His voice had now lost some of its funereal note, returning to a more normal tone of impatience. The outline of his face disappeared as suddenly as it had become visible a minute or two before. I found myself alone on the spiral staircase, and now hurried on once more down the steep steps, trying to digest some of the information just conveyed. The facts, such as they were, certainly appeared surprising enough. I reached the foot of the stair without contriving to set them in any very coherent order.

Other matters now intervened. The sound of voices and laughter provided an indication of the path to follow, leading along a passage, pitch-dark and smelling of damp, at the end of which light flashed from time to time. I found the rest of the party standing about in a fairly large vaulted chamber, lit by the torches held by Sir Magnus and Truscott. Attention seemed recently to have been directed to certain iron staples, set at irregular intervals in the walls a short way from the paved floor.

“Where on earth did you get to?” asked Stringham, in an undertone. “You missed an ineffably funny scene.”
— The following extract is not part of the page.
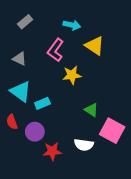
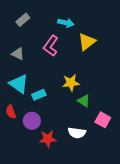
yellow triangle: (95, 46) -> (87, 42), turned 48
yellow star: (72, 75) -> (71, 83), moved
pink square: (112, 131) -> (103, 120), size x0.7

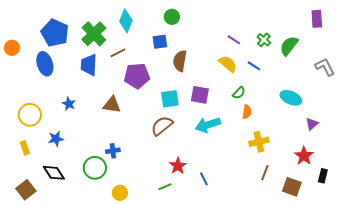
Still laughing quietly to himself, he went on to explain that some kind of horse-play had been taking place, in the course of which Pardoe had borrowed the dog-chain that was almost an integral part of Eleanor’s normal equipment, and, with this tackle, had attempted by force to fasten Rosie Manasch to one of the staples. In exactly what manner this had been done I was unable to gather, but he seemed to have slipped the chain round her waist, producing in this manner an imitation of a captive maiden, passable enough to delight Sir Magnus. Rosie Manasch herself, her bosom heaving slightly, seemed half cross, half flattered by this attention on Pardoe’s part. Sir Magnus stood by, smiling very genially, at the same time losing none of his accustomed air of asceticism. Truscott was smiling, too, although he looked as if the situation had been allowed to get farther out of control than was entirely comfortable for one of his own cautious temperament. Eleanor, who had recovered her chain, which she had doubled in her hand and was swinging about, was perhaps not dissatisfied to see Rosie, sometimes a little patronising in her tone, reduced to a state of fluster, for she appeared to be enjoying herself for the first time since our arrival at the castle. It was perhaps a pity that her father had missed the tour.